_所给文本_:
一些 IO 指标的跟踪点

本文不关注具体的 IO 指标有哪些，重点是看需要观测指标时该往哪里去找，也就是所谓的跟踪点。

内容比较简单，这些也只是我在了解观测工具实现时所留下的一些随笔。

IO 的请求类型

如果只关注读和写，可以 probe 跟踪 vfs_read() 和 vfs_write() 函数，能抓到那就是有一次未经合并的读请求或者写请求。更进一步可以效仿 bcc.*slower 工具，在每个返回点都手动维护请求类型。

如果需要更加详细的信息，见 rwbs[] 数组。这是 blktrace 和内核共同维护的数据结构。除了读写以外，IO 请求类型可以有落盘相关的 FLUSH/FUA，TRIM 指令相关的 DISCARD 等等。不过 rwbs[] 的问题是没有文档说明，最近改一个简单的 bcc 工具就有点抓瞎。（在考虑要不要提 PR，写得比较菜）

更加硬核的办法是跟踪 struct request 的 cmd_flags 字段（注意不是 rq_flags，那是给电梯和 blk 层内部用的），它会用到 enum req_op，因此按位与就能判断。这个跟踪点也有很大的问题，它完全是内核实现而非某种稳定的接口，其中一个改动较大的内核版本是 4.7。但是 bcc.biolatency 工具仍在使用这种做法。

IO 的个数

见 /sys/block/<dev>/stat 文件，使用的 sysfs 机制，具体对应到 part_stat_show() 函数。就是一些定期维护的 stat 数组，但是粒度非常的精细。这也是 iostat 工具的实现方式。

NOTE: 你知道我找 part_stat_show() 这个函数有多浪费时间吗？写个文档很难？

IO 的大小

同样是跟踪 struct request，静态跟踪点有 block_rq_complete，也有对应的动态跟踪点 blk_complete_request()。比如静态跟踪点就提供 nr_sector 参数（以 sector 为单位），换算为字节数就是 IO 的大小；

也可以是静态跟踪点 block_rq_issue，直接使用 bytes。这是 bcc.bitesize 工具的实现方式。

IO 的访问顺序

同上。静态跟踪点 block_rq_complete 还有 sector 参数，表示 IO 的起始地址，搭配上 nr_sector 并与上一次记录对比就能判断是顺序访问还是随机访问。bcc.biopattern 工具使用了这种技巧。

IO 的发起设备

同上。使用 dev 参数，然后按位拆分主次设备号即可。这块我还没看内核是怎么从设备号关联到名字的，所以要想反推得到设备名，最蠢的做法是遍历 /sys/block/<all_devs>/dev 或者 /proc/diskstats 做匹配，也可以借助 lsblk 工具一步到位。

IO 的延迟

bcc.biolatency 工具的做法是算时间差：

IO 排队延迟为 blk_account_io_start() 到 blk_mq_start_request() 的时间差。
IO 执行延迟为 blk_mq_start_request() 到 blk_account_io_done() 的时间差。

后者能算出执行延迟，是因为 blk_mq_start_request() 的调用时机已经是在驱动层。

NOTE: 至于排队延迟，粗略看 blk_account_io_start() 是保证在插入 hardware queue 前调用，我个人意见是排队前应该跟踪 submit_bio() 更好一点？调用时机相比 blk_account_io_start() 会更加提前一点。

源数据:
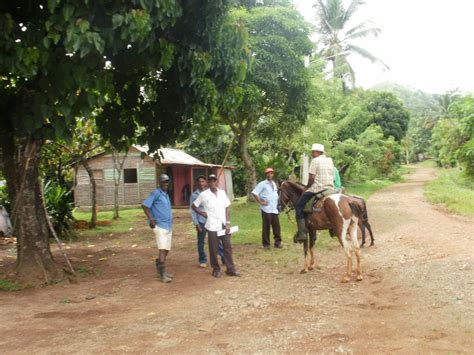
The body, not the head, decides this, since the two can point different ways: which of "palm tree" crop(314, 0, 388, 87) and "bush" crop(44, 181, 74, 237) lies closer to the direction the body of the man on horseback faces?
the bush

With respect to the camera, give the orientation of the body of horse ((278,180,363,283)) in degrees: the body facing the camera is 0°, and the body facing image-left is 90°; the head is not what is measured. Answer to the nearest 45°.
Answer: approximately 135°

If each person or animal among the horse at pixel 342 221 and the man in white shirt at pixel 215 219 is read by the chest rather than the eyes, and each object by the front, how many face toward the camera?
1

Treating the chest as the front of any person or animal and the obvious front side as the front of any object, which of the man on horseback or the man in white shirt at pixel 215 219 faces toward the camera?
the man in white shirt

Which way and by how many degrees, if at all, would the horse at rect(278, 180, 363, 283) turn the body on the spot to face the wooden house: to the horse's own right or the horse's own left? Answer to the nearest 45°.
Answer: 0° — it already faces it

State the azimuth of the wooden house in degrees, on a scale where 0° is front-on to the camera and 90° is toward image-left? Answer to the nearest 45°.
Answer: approximately 315°

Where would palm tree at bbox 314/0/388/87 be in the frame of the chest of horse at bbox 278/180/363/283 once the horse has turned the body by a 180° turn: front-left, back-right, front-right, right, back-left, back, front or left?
back-left

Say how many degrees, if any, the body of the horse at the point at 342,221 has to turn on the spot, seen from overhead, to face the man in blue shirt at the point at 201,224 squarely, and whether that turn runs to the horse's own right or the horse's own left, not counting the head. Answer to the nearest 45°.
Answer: approximately 45° to the horse's own left

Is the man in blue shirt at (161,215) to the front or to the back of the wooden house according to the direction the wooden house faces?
to the front

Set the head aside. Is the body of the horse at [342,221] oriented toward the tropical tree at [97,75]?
no

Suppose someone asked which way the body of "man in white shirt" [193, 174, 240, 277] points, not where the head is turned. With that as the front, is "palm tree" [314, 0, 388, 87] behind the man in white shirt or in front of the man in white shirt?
behind

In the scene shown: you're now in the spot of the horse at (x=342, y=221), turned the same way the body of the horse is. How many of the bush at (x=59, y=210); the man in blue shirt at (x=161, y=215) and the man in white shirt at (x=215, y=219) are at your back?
0

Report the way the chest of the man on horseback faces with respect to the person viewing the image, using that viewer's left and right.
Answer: facing away from the viewer and to the left of the viewer

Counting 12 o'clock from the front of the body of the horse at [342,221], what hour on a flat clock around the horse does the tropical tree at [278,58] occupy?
The tropical tree is roughly at 1 o'clock from the horse.

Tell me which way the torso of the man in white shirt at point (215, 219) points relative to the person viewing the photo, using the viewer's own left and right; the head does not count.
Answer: facing the viewer

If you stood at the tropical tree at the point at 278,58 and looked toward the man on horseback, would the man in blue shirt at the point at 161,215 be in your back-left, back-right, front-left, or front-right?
front-right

_任务内容 1_: 根据这篇关于 IO 跟踪点的文章，iostat 工具是借助哪个文件来实现的？
_任务内容 2_:
判断下列说法是否与这篇关于 IO 跟踪点的文章相符，回答“是”或“否”，并引用文中起决定作用的原话：
(a) rwbs[] 数组有文档说明。
(b) bcc.bitesize 工具使用静态跟踪点 block_rq_issue 的 bytes。
(c) 作者认为 submit_bio() 的调用时机比 blk_account_io_start() 更晚。
_任务内容 3_: 请原样返回这篇关于 IO 跟踪点的文章中的一段文字，从“更加硬核的办法是跟踪 struct request”起，到“你知道我找 part_stat_show() 这个函数有多浪费时间吗？写个文档很难？”为止，首尾两处均包括在内。

_作答区域 1_: /sys/block/&lt;dev&gt;/stat 文件。

_作答区域 2_:
(a) 否。“不过 rwbs[] 的问题是没有文档说明”
(b) 是。“也可以是静态跟踪点 block_rq_issue，直接使用 bytes。这是 bcc.bitesize 工具的实现方式。”
(c) 否。“调用时机相比 blk_account_io_start() 会更加提前一点。”

_作答区域 3_:
更加硬核的办法是跟踪 struct request 的 cmd_flags 字段（注意不是 rq_flags，那是给电梯和 blk 层内部用的），它会用到 enum req_op，因此按位与就能判断。这个跟踪点也有很大的问题，它完全是内核实现而非某种稳定的接口，其中一个改动较大的内核版本是 4.7。但是 bcc.biolatency 工具仍在使用这种做法。

IO 的个数

见 /sys/block/<dev>/stat 文件，使用的 sysfs 机制，具体对应到 part_stat_show() 函数。就是一些定期维护的 stat 数组，但是粒度非常的精细。这也是 iostat 工具的实现方式。

NOTE: 你知道我找 part_stat_show() 这个函数有多浪费时间吗？写个文档很难？